Das studentische Interesse an Slavistik wuchs mit der Öffnung Osteuropas infolge der Perestrojka in der Mitte der 1980er Jahre und mit der Wende von 1989. Im Verlauf der 90er Jahre ging dieses Interesse wieder zurück, stieg nach 2000 wieder deutlich an, um nach 2014, mit Beginn des Krieges von Russland gegen die Ukraine im Bereich Russistik wieder deutlich abzunehmen. Gestiegen ist jedoch das Interesse an der Südslavistik, BKMS, das am Slavischen Seminar immer stärker ausgebaut worden ist. Die Ausdifferenzierung des Fachs in Sprach- und Literaturwissenschaft sowie in Medienwissenschaft und das zeitweise zusätzliche Angebot in Theater- und Kunstgeschichte machen die Slavistik in Zürich seit 2009 zu einem Ort mit einem breiten Angebot, das zeitweise auch Forschung zu nichtslavischen Sprachen (Albanisch) und Kulturen (ungarische Kunstgeschichte) umfasst. Die hohe Sprachkompetenz in den verschiedenen Slavinen prägte das Profil der Studiengänge an der UZH.

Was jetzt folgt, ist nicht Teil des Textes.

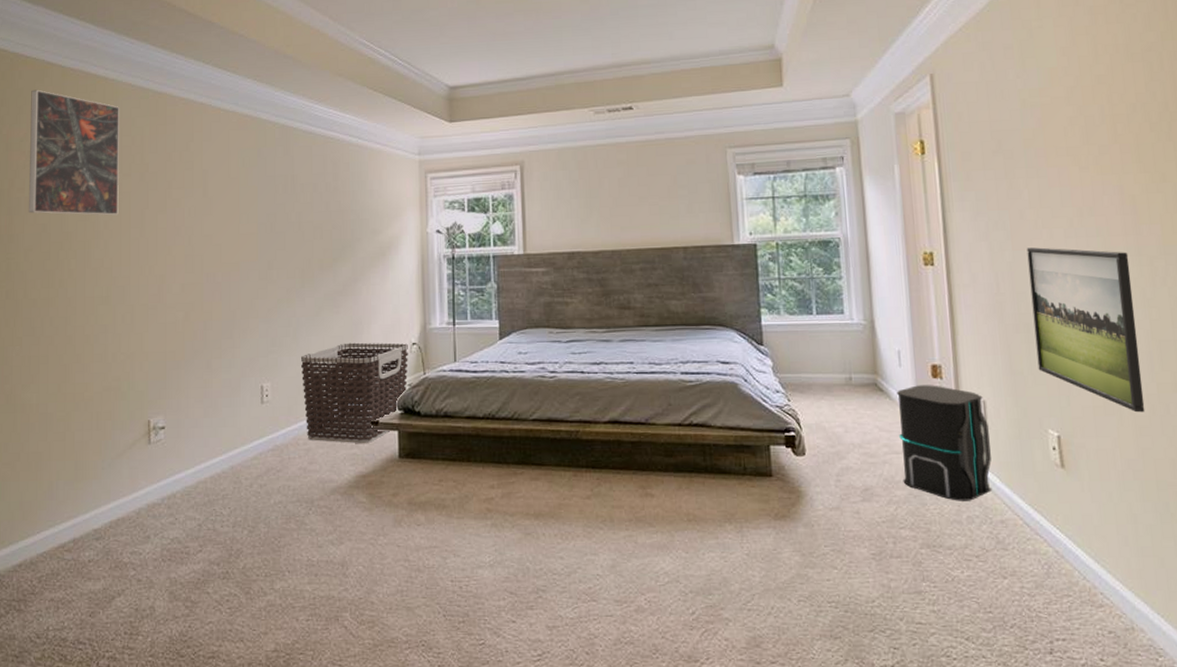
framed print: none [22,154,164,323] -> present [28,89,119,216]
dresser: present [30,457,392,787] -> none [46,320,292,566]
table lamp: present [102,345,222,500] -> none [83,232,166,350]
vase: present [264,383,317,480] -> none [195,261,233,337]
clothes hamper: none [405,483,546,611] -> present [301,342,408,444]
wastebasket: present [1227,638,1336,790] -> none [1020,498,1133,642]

Das Slavische Seminar pflegte zudem immer eine enge Zusammenarbeit mit der Abteilung für osteuropäische Geschichte der UZH, die im gemeinsamen BA-/MA-Studiengang (Internationale)Osteuropastudien festgeschrieben wurde. Die Interdisziplinarität des Fachs zeigte die zunehmende kulturhistorische Ausrichtung des Fachs, die sich auch in einer stärkeren Zusammenarbeit mit anderen Philologien, der Filmwissenschaft und der Kunstgeschichte zeigte. Das Slavisches Seminar ist am Studoenprogramm Kulturanalyse, Gender Studies, die Monomaster Literaturwissenschaft und Monomaster Sprachwissenschaft verknüpft. Prof. Sasse hat das ZKK (Zentrum Künste und Kulturwissenschaft) mitbegründet und als gemeinsames Zentrum zwischen UZH und ZHdK aufgestellt.

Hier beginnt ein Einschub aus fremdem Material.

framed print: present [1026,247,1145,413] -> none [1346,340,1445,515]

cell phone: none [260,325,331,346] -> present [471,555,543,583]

Geschichte des CEES (2017-2025)
Das Center for Eastern European Studies (CEES) an der Universität Zürich ist ein politikorientiertes Forschungszentrum, das sich mit aktuellen Fragen Osteuropas befasst. Das CEES stellt über Open-Access-Publikationen, die Durchführung von Tagungen, Öffentlichkeitsarbeit und Beratung Orientierungswissen für Entscheidungsträger in Politik und Wirtschaft sowie für eine interessierte Öffentlichkeit bereit. Das Zentrum wurde 2017 von Prof. Dr. Nada Boškovska und Prof. Dr. Jeronim Perović gegründet und 2026 im Rahmen der Gründung des ISOS neu aufgestellt.